_WHAT IS BEING ASKED:_ Reproduce the text of each item of data below word for word, omitting the pictures.

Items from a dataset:
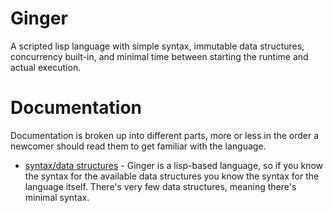 # Ginger

A scripted lisp language with simple syntax, immutable data structures, concurrency built-in, and
minimal time between starting the runtime and actual execution.

# Documentation

Documentation is broken up into different parts, more or less in the order a newcomer should read them to get familiar
with the language.

* [syntax/data structures](/doc/syntax.md) - Ginger is a lisp-based language, so if you know the syntax
                                             for the available data structures you know the syntax for the language
                                             itself. There's very few data structures, meaning there's minimal syntax.
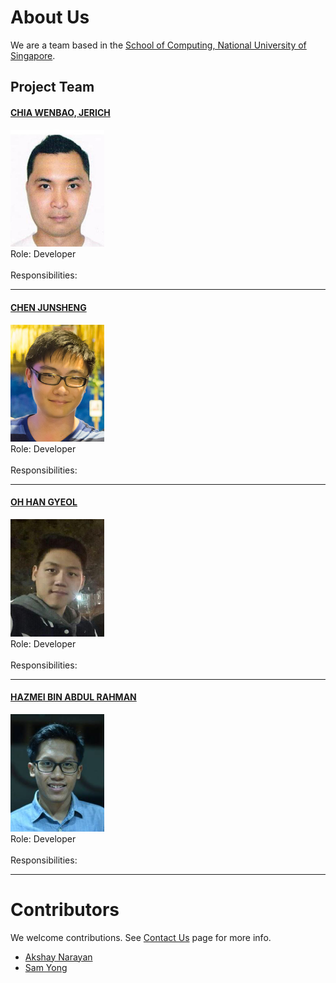 # About Us

We are a team based in the [School of Computing, National University of Singapore](http://www.comp.nus.edu.sg).

## Project Team

#### [CHIA WENBAO, JERICH](https://github.com/JerichChia) <br>
<img src="images/jerich.jpg" width="150"><br>
Role: Developer <br>  
Responsibilities:

-----

#### [CHEN JUNSHENG](https://github.com/jsfr0st)
<img src="images/junsheng.jpg" width="150"><br>
Role: Developer <br>  
Responsibilities:

-----

#### [OH HAN GYEOL](https://github.com/Leook0209)
<img src="images/Han.jpg" width="150"><br>
Role: Developer <br>  
Responsibilities:

-----

#### [HAZMEI BIN ABDUL RAHMAN](https://github.com/hazmei)
<img src="images/hazmei.jpg" width="150"><br>
Role: Developer <br>  
Responsibilities:

-----

# Contributors

We welcome contributions. See [Contact Us](ContactUs.md) page for more info.

* [Akshay Narayan](https://github.com/se-edu/addressbook-level4/pulls?q=is%3Apr+author%3Aokkhoy)
* [Sam Yong](https://github.com/se-edu/addressbook-level4/pulls?q=is%3Apr+author%3Amauris)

_RESPONSE AREA:_
 # Ginger

A scripted lisp language with simple syntax, immutable data structures, concurrency built-in, and
minimal time between starting the runtime and actual execution.

# Documentation

Documentation is broken up into different parts, more or less in the order a newcomer should read them to get familiar
with the language.

* [syntax/data structures](/doc/syntax.md) - Ginger is a lisp-based language, so if you know the syntax
                                             for the available data structures you know the syntax for the language
                                             itself. There's very few data structures, meaning there's minimal syntax.
 # About Us

We are a team based in the [School of Computing, National University of Singapore](http://www.comp.nus.edu.sg).

## Project Team

#### [CHIA WENBAO, JERICH](https://github.com/JerichChia) <br>
<img src="images/jerich.jpg" width="150"><br>
Role: Developer <br>  
Responsibilities:

-----

#### [CHEN JUNSHENG](https://github.com/jsfr0st)
<img src="images/junsheng.jpg" width="150"><br>
Role: Developer <br>  
Responsibilities:

-----

#### [OH HAN GYEOL](https://github.com/Leook0209)
<img src="images/Han.jpg" width="150"><br>
Role: Developer <br>  
Responsibilities:

-----

#### [HAZMEI BIN ABDUL RAHMAN](https://github.com/hazmei)
<img src="images/hazmei.jpg" width="150"><br>
Role: Developer <br>  
Responsibilities:

-----

# Contributors

We welcome contributions. See [Contact Us](ContactUs.md) page for more info.

* [Akshay Narayan](https://github.com/se-edu/addressbook-level4/pulls?q=is%3Apr+author%3Aokkhoy)
* [Sam Yong](https://github.com/se-edu/addressbook-level4/pulls?q=is%3Apr+author%3Amauris)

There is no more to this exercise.